A simple and cost-effective device for mobile dermoscopy
2 Consultant Dermatologist, Alshifa Hospital, Perinthalmanna, Kerala, India,
Department of Dermatology, College of Medicine, King Faisal University, Saudi Arabia
|How to cite this article:
Kaliyadan F, Ashique K T. A simple and cost-effective device for mobile dermoscopy. Indian J Dermatol Venereol Leprol 2013;79:817-819
We had earlier presented an article mentioning the use of a simple jeweller′s loupe as a dermoscopy device.  Here, we present a modification by which any smart-phone camera can be converted into a dermoscopy device.
Some of the popular devices available in the market for the same purpose are Canfield dermscope® (Canfield scientific) and Handyscope® (FotoFinder systems Gmbh) both of which can be attached to smart-phones and serve the purpose of effective dermoscopy. These devices are especially useful in the context of e-dermoscopy or teledermoscopy, in which dermoscopic images can also be transmitted along with the clinical images for teleconsultations.  The main disadvantage of these devices, in the context of use in developing nations is the relatively high cost (starting from approximately 35,000INR/700USD). Moreover, most of these devices are compatible with only one particular make of smart-phones, limiting its utility.
Here, we present a simple device which can function effectively as a mobile dermoscope and can be a cheap and useful tool in mobile-phone enabled teledermoscopy.

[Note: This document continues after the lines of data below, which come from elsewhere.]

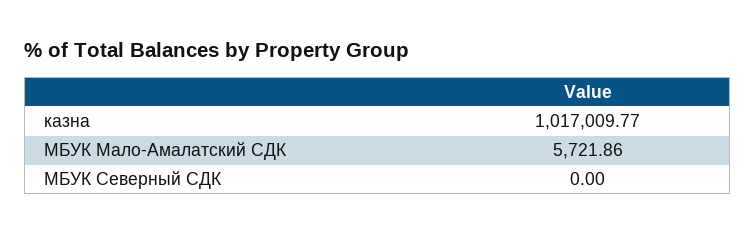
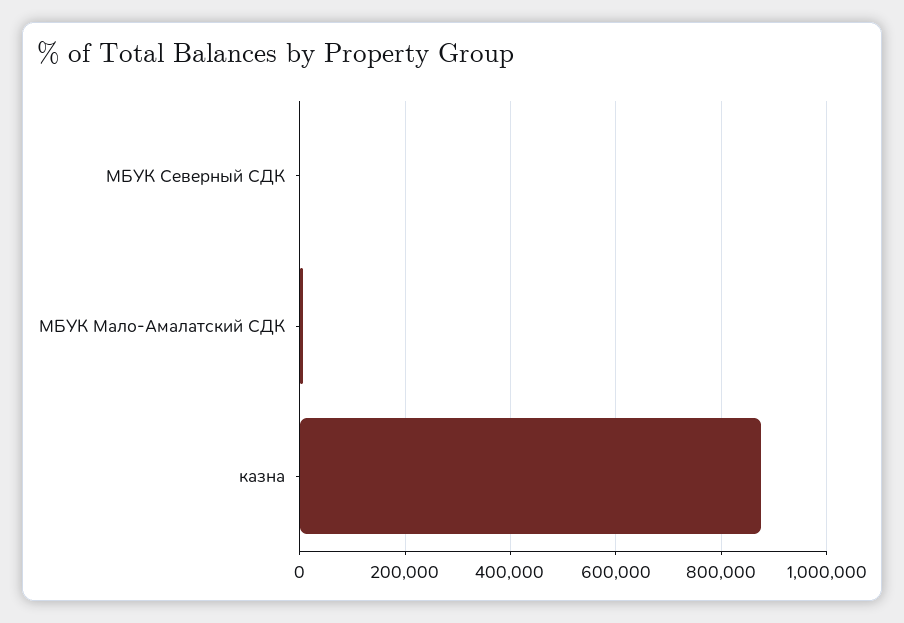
  {
-   "казна": 1017009.77,
+   "казна": 880000,
    "МБУК Мало-Амалатский СДК": 5721.86,
    "МБУК Северный СДК": 0
  }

Like in the original method,  we used a simple jeweler′s loupe with ×10 magnification and a built-in LED (Light-Emitting Diode) light. The loupe after extension was taped to the back of the smart-phone with the lens approximating the lens of the smart-phone camera [Figure - 1]. Alcohol gel was used as the dermoscopy fluid. It should be noted that the lesions were viewed through the fluid with a small gap between the loupe and the fluid. In other words, direct contact was minimal [Figure - 2].

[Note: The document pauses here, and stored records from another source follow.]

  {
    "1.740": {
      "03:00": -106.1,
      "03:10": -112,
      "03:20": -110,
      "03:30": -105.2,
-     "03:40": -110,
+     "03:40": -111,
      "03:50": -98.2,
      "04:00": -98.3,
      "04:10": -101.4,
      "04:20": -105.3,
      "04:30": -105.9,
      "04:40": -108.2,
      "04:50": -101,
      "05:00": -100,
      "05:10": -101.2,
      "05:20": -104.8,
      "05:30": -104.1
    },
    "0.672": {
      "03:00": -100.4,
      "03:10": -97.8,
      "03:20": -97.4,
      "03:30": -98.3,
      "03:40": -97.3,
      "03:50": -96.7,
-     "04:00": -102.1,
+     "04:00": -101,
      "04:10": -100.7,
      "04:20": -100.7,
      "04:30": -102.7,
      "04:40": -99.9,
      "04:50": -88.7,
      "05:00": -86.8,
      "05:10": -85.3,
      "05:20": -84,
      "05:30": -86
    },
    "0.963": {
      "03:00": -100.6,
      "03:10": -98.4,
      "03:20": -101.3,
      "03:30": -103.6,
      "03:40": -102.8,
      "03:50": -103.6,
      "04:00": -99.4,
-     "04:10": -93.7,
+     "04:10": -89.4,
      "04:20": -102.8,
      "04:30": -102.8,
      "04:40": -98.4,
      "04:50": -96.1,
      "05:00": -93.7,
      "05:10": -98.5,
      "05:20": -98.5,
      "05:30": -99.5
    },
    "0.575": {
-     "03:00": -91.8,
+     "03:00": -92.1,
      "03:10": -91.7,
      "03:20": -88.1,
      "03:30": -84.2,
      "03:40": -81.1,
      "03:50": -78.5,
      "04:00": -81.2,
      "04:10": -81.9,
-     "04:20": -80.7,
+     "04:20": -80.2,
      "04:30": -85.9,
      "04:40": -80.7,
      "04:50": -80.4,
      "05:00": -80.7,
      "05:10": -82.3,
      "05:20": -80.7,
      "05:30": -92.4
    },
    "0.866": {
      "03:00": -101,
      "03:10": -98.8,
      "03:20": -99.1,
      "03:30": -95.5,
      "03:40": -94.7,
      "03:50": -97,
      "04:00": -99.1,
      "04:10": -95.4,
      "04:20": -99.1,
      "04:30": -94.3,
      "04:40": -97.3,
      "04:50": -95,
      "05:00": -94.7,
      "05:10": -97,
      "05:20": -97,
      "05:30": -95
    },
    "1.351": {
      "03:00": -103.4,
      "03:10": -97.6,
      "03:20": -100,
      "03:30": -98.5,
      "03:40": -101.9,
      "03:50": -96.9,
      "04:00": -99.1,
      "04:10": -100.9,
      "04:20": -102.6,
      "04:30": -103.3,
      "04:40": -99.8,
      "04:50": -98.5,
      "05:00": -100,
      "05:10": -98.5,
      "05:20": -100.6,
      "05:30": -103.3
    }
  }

|Figure 1: Jeweler's loupe attached to a HTC desire HD mobile phone with cello-tape and visualization of a melanocytic nevus with the loupe|
|Figure 2: Melanocytic nevus over the finger (a) viewed with a jeweler's loupe attached to a smartphone (b) and with a standard dermoscope-DERMLITE pro HRII attached to a Sony DSC W-350 camera (c)|
The main advantages of this simple device are the very low cost (less than 500 INR/10dollars for the loupe) and the fact that it can be attached to any smart-phone, making it more versatile. Since both the macro images and the dermoscopic images can be taken with the same smart-phone, it becomes very easy to submit the images for teledermatology consultations. The obvious limitations are the lower quality of the dermoscopic images and the absence of polarized dermoscopy options. Further studies would be needed to validate such a tool for use for the diagnosis or triage of cases like melanoma. However, we suggest this only as a basic tool which could be an aid to mobile teledermatology especially, in rural settings and also effective in teaching students and clinicians the basics of dermoscopy, especially in the Indian context, where dermoscopy for diagnosis and triage of melanoma is not a major need.